**Exercise description**: Your answer should be the records, restated word for word.

BEGIN Task input

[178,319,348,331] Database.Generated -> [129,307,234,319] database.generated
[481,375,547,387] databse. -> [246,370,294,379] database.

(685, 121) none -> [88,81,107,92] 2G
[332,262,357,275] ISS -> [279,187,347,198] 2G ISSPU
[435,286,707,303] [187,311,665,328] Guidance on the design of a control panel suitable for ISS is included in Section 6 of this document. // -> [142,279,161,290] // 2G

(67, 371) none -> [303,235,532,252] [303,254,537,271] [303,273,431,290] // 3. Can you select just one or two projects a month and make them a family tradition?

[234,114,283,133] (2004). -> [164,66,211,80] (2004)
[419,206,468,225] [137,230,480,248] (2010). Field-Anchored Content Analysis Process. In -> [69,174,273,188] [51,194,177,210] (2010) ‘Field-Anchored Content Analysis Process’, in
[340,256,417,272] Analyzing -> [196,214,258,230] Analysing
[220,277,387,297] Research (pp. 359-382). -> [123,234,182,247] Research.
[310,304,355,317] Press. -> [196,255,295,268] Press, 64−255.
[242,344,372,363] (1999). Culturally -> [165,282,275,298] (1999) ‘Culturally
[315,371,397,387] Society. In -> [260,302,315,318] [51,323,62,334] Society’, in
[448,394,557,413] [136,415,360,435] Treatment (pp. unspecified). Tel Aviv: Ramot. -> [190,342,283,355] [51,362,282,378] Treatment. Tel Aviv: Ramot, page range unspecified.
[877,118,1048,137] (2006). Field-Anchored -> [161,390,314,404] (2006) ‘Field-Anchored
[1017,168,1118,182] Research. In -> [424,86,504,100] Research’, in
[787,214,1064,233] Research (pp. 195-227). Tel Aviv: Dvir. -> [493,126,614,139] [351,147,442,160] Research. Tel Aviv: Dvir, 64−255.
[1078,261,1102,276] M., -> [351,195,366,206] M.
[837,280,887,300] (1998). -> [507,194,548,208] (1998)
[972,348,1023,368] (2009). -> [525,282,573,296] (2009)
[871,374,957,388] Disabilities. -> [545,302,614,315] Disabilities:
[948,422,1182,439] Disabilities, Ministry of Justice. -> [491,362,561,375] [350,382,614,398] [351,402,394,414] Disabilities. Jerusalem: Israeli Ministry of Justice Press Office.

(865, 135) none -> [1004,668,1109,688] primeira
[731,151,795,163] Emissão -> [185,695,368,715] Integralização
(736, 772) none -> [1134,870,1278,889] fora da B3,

END Task input

**Solution for this task**:
[178,319,348,331] Database.Generated -> [129,307,234,319] database.generated
[481,375,547,387] databse. -> [246,370,294,379] database.

(685, 121) none -> [88,81,107,92] 2G
[332,262,357,275] ISS -> [279,187,347,198] 2G ISSPU
[435,286,707,303] [187,311,665,328] Guidance on the design of a control panel suitable for ISS is included in Section 6 of this document. // -> [142,279,161,290] // 2G

(67, 371) none -> [303,235,532,252] [303,254,537,271] [303,273,431,290] // 3. Can you select just one or two projects a month and make them a family tradition?

[234,114,283,133] (2004). -> [164,66,211,80] (2004)
[419,206,468,225] [137,230,480,248] (2010). Field-Anchored Content Analysis Process. In -> [69,174,273,188] [51,194,177,210] (2010) ‘Field-Anchored Content Analysis Process’, in
[340,256,417,272] Analyzing -> [196,214,258,230] Analysing
[220,277,387,297] Research (pp. 359-382). -> [123,234,182,247] Research.
[310,304,355,317] Press. -> [196,255,295,268] Press, 64−255.
[242,344,372,363] (1999). Culturally -> [165,282,275,298] (1999) ‘Culturally
[315,371,397,387] Society. In -> [260,302,315,318] [51,323,62,334] Society’, in
[448,394,557,413] [136,415,360,435] Treatment (pp. unspecified). Tel Aviv: Ramot. -> [190,342,283,355] [51,362,282,378] Treatment. Tel Aviv: Ramot, page range unspecified.
[877,118,1048,137] (2006). Field-Anchored -> [161,390,314,404] (2006) ‘Field-Anchored
[1017,168,1118,182] Research. In -> [424,86,504,100] Research’, in
[787,214,1064,233] Research (pp. 195-227). Tel Aviv: Dvir. -> [493,126,614,139] [351,147,442,160] Research. Tel Aviv: Dvir, 64−255.
[1078,261,1102,276] M., -> [351,195,366,206] M.
[837,280,887,300] (1998). -> [507,194,548,208] (1998)
[972,348,1023,368] (2009). -> [525,282,573,296] (2009)
[871,374,957,388] Disabilities. -> [545,302,614,315] Disabilities:
[948,422,1182,439] Disabilities, Ministry of Justice. -> [491,362,561,375] [350,382,614,398] [351,402,394,414] Disabilities. Jerusalem: Israeli Ministry of Justice Press Office.

(865, 135) none -> [1004,668,1109,688] primeira
[731,151,795,163] Emissão -> [185,695,368,715] Integralização
(736, 772) none -> [1134,870,1278,889] fora da B3,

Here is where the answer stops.